Challenge: We want to add a count to each generation entity, but we don’t want to lose the generation entities themselves. We need to annotate generations with counts, not transform them into a summary table.

Solution¶

# persons in each generation
Generation.aggr(person_gen, 'dob_start', 'dob_end', person_count='count(*)')

Explanation¶

DataJoint’s binary aggregation operator has a fundamentally different design than SQL’s GROUP BY. Instead of transforming entities, it annotates them.

Generation.aggr(person_gen, 'dob_start', 'dob_end', person_count='count(*)')

The Form: `A.aggr(B, ...)`¶

A (first operand): The entity set to annotate — Generation
B (second operand): The entity set to aggregate — person_gen
Additional arguments: Attributes to include and computed aggregations

What Happens Internally¶

Implicit Join: DataJoint performs a LEFT JOIN from Generation to person_gen on their common attribute (generation)
Implicit Grouping: The operation automatically groups by Generation’s primary key
Aggregation: For each generation, it computes person_count='count(*)'
Annotation: Each Generation entity is enriched with the computed attribute
Attribute Selection: We include 'dob_start' and 'dob_end' to show date ranges alongside counts

Key Properties¶

Entity Preservation: The result is still a set of Generation entities with the same primary key and same number of rows (8 generations). The entity type hasn’t changed.

Zero-Count Handling: Generations with no matching people appear with person_count=0 (because aggr uses LEFT JOIN).
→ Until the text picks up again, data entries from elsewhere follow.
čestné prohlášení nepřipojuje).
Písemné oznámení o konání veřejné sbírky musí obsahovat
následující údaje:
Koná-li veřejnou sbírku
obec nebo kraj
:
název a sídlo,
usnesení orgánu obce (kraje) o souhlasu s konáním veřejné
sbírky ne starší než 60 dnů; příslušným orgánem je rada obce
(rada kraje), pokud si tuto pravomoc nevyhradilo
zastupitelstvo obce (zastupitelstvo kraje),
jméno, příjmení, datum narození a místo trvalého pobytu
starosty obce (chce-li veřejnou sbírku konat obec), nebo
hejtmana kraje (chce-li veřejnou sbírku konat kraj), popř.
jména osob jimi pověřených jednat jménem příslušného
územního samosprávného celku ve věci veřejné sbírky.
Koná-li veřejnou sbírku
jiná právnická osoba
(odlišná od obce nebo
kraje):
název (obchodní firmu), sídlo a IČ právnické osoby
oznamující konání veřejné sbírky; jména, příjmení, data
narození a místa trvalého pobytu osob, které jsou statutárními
In this example, “Lost Generation” (1883-1900) has 0 people since all randomly generated birth dates fell outside that range.

Composability: The result remains a valid Generation entity set, so it can be used in further queries:

# Restrict to large generations
Generation.aggr(person_gen, person_count='count(*)') & 'person_count > 150'

# Join with other tables
OtherTable * Generation.aggr(person_gen, person_count='count(*)')

Why This Design Matters¶

This solves the “entity fragmentation” problem common in SQL. When analyzing data, you often want to enrich your understanding of entities rather than transform them into disconnected summary statistics.

DataJoint’s aggr keeps you grounded in the conceptual model: you’re still working with Generations, just with additional computed information.

SQL Equivalent¶

The equivalent SQL query would be:

SELECT 
    generation,
    dob_start,
    dob_end,
    COUNT(person) AS person_count
FROM generation 
LEFT JOIN person_gen p
WHERE dob BETWEEN dob_start AND dob_end
GROUP BY generation

Key Differences¶

Grouping Specification:

SQL requires explicit GROUP BY listing the aggregation column -- the new primary key of the result
DataJoint automatically groups by the primary key of the first operand (Generation)

Entity Integrity:

SQL GROUP BY can create arbitrary groupings that may not represent valid entities
DataJoint enforces that the result is always a well-formed entity set

Conceptual Clarity:

SQL’s GROUP BY transforms data into a new structure
DataJoint’s aggr annotates existing entities with additional information

The DataJoint approach ensures that entity integrity is always preserved, making queries more intuitive and less error-prone.

# If you need to rerun this notebook drop the schema and re-run the notebook from the beginning
# schema.drop()